TEXTE FOURNI.
Les enseignant·e·s de Chicago nous ont montré qu’il pouvait en être autrement. Faire une grève ne garantit pas forcément une victoire, bien entendu – l’Association internationale des machinistes en a fait l’expérience récemment après une grève de six mois dans les usines de Caterpillar. Mais subir n’offre qu’une seule garantie : celle d’une dégradation des conditions de travail et de salaire plus grande encore.
• En plus d’être mobilisés, les membres du syndicat doivent être organisés. Au cours des quelque 20 dernières années, le « modèle de mobilisation » du syndicalisme est devenu la norme pour les organisations syndicales progressistes. Organiser de grandes manifestations et construire des liens avec des associations et des groupes du mouvement social est devenu une tactique plutôt courante pour bon nombre de syndicats.

ENREGISTREMENTS EXTRAITS.
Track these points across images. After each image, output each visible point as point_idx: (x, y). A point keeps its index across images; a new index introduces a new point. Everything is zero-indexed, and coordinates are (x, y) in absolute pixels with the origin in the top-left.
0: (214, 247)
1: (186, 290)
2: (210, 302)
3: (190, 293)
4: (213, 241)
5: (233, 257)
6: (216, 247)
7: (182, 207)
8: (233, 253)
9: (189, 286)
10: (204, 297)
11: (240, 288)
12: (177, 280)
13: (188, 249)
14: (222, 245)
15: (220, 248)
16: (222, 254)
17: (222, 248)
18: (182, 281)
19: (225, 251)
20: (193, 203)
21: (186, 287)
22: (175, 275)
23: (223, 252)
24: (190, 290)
==
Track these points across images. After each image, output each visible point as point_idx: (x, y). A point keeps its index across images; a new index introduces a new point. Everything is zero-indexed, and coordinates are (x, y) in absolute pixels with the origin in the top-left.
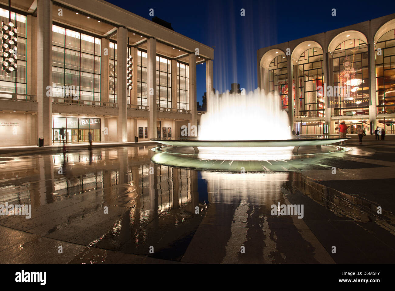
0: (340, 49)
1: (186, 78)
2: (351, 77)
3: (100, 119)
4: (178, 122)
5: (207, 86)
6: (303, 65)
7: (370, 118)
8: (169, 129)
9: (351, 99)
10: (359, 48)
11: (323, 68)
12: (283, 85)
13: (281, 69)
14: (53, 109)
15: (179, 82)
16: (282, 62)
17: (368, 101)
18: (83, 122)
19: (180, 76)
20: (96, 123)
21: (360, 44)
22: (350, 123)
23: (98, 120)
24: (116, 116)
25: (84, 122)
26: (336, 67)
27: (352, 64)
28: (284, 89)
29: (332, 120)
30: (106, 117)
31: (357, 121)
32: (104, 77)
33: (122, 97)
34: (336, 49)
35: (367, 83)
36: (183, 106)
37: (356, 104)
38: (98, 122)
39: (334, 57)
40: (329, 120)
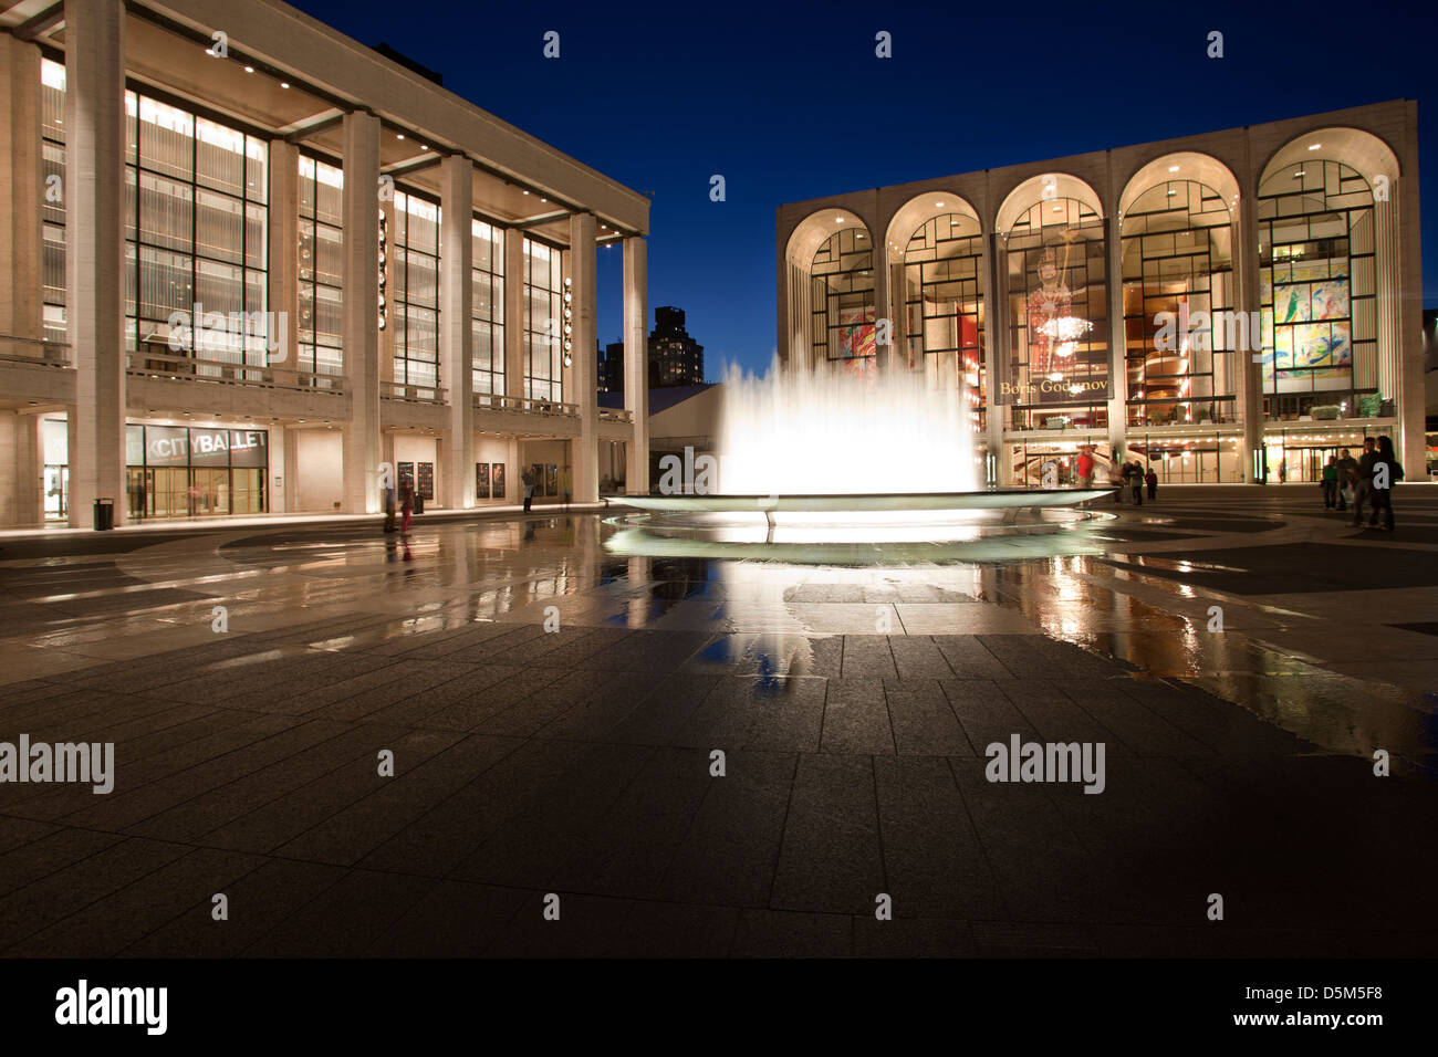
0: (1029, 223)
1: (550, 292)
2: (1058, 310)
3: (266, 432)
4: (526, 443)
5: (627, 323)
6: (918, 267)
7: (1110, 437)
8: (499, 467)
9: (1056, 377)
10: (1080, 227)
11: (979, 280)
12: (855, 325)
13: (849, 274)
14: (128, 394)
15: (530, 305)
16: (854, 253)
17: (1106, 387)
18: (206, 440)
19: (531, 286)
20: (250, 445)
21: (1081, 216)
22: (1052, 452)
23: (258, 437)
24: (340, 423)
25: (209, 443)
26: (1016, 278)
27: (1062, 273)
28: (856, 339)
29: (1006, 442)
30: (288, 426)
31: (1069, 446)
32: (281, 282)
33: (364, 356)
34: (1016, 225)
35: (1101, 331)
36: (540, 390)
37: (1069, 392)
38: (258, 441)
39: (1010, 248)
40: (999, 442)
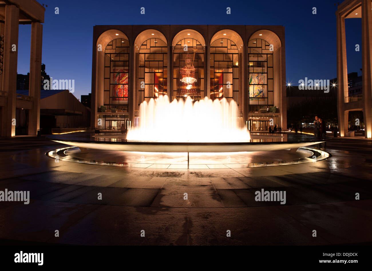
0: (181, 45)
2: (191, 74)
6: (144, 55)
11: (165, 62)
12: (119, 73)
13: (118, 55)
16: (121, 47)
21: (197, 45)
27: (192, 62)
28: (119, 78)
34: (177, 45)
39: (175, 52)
...
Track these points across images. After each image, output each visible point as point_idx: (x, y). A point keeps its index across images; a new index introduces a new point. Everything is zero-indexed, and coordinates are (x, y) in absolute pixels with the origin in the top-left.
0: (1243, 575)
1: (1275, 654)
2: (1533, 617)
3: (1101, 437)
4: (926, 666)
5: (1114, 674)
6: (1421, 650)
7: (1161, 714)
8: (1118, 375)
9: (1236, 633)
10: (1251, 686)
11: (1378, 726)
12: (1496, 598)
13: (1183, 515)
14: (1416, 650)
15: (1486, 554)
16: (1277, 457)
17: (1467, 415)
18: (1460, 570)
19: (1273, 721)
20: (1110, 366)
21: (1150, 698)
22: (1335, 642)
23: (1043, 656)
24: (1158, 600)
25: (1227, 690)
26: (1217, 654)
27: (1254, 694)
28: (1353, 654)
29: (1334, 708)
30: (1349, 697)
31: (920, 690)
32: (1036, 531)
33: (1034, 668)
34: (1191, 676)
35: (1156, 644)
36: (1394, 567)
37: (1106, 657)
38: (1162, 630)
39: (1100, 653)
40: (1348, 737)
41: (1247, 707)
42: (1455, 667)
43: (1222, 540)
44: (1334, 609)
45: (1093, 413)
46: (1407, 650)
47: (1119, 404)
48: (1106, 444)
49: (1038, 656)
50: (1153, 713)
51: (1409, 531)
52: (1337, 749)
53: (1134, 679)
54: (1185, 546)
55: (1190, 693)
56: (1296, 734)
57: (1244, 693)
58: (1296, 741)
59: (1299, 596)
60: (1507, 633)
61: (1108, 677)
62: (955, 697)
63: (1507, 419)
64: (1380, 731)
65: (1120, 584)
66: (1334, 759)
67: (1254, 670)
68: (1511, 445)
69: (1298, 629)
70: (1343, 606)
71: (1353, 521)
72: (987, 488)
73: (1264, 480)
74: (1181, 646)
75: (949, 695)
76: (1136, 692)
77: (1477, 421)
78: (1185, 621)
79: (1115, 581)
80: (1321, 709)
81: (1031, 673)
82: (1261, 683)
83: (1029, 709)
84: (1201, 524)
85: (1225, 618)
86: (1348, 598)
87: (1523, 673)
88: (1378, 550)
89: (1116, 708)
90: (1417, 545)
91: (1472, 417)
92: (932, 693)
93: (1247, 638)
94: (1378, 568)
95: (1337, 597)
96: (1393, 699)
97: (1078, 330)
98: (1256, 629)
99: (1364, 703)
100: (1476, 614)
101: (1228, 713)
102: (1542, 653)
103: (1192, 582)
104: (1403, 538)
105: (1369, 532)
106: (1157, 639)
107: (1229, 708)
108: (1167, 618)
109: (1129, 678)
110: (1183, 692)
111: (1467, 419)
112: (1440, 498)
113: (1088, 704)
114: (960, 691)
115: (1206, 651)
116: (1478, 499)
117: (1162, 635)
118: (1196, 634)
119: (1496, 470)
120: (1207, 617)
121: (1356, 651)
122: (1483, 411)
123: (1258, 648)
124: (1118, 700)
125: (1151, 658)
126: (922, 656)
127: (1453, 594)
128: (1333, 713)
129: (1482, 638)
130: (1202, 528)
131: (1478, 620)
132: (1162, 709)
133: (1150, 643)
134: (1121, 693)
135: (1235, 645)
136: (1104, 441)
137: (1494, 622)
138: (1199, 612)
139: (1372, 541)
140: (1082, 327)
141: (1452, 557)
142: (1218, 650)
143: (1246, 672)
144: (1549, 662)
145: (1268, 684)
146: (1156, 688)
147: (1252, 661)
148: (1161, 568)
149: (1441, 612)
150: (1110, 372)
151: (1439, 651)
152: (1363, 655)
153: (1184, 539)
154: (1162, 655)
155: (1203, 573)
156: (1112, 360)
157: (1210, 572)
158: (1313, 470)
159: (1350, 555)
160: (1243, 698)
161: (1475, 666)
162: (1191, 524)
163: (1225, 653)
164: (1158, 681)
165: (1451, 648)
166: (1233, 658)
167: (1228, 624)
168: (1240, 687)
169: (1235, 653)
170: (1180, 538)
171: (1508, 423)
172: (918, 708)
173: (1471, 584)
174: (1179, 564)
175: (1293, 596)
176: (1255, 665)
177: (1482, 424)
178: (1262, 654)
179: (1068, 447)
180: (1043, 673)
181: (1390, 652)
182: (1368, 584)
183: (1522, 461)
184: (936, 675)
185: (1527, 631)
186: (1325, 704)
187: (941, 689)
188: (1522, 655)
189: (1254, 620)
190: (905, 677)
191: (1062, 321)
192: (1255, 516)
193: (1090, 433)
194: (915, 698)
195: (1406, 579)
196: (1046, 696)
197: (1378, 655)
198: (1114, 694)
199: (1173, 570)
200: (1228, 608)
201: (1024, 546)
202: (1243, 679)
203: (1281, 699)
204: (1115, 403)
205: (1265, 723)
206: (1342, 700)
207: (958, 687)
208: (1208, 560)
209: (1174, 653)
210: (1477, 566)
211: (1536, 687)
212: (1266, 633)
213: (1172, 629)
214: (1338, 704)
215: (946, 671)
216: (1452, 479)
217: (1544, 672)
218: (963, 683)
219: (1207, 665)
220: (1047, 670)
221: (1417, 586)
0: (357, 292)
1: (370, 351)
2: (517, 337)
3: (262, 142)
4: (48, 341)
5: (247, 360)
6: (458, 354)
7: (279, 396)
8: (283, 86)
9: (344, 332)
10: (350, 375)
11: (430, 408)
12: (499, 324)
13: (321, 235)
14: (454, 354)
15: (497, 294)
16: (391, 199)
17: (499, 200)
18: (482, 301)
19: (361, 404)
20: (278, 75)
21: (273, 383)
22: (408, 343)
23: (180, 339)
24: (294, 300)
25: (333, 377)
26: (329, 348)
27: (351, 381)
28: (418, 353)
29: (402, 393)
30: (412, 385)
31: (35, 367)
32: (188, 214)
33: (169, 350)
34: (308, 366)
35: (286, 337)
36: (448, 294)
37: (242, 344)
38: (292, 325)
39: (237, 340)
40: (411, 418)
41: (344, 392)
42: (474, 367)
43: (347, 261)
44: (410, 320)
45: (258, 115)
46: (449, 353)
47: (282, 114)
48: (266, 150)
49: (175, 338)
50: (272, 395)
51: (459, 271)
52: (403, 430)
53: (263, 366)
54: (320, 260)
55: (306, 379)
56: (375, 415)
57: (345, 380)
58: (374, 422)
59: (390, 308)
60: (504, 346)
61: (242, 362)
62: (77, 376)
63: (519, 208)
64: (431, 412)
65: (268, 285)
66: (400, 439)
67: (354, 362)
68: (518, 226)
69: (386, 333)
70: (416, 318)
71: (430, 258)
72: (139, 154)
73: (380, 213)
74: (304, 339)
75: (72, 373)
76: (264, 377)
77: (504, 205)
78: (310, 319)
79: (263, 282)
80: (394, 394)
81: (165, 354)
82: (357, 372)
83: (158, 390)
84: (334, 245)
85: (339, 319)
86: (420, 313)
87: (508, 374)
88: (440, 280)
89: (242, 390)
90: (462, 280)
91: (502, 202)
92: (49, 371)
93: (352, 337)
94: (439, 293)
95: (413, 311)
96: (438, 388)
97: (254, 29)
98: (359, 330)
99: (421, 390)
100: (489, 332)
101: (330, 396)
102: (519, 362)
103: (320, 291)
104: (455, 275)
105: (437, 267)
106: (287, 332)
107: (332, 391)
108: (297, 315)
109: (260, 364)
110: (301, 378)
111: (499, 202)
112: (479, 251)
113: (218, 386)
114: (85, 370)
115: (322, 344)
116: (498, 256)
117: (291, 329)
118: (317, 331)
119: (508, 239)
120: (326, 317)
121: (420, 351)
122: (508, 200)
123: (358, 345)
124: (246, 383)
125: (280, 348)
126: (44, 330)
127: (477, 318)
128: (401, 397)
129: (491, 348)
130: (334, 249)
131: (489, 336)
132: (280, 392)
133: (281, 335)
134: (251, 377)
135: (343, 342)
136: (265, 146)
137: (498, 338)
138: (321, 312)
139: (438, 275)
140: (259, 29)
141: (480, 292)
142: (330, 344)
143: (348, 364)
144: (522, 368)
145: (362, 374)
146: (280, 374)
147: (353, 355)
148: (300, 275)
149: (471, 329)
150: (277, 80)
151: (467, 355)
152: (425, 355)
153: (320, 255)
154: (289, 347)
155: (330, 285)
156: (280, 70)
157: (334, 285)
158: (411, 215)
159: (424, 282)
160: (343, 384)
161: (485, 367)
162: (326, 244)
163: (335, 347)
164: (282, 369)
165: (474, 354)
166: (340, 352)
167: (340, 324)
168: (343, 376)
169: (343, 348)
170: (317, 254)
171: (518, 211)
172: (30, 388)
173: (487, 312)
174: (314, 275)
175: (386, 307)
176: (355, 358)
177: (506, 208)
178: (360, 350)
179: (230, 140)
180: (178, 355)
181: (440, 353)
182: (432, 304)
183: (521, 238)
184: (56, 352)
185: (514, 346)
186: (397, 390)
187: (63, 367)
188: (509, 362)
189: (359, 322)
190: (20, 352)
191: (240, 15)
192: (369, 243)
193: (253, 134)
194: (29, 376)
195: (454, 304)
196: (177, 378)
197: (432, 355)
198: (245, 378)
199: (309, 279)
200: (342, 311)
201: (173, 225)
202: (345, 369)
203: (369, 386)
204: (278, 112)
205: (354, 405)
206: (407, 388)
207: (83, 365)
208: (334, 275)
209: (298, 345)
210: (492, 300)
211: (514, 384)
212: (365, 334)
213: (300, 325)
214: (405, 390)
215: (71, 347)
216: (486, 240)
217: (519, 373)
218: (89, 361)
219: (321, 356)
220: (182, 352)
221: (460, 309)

CONSIGNE.
Relevez tous les noms propres présents dans le texte fourni. Les enregistrements n'ont aucun lien avec le texte fourni.

RÉPONSE.
- Chicago
- Association internationale des machinistes
- Caterpillar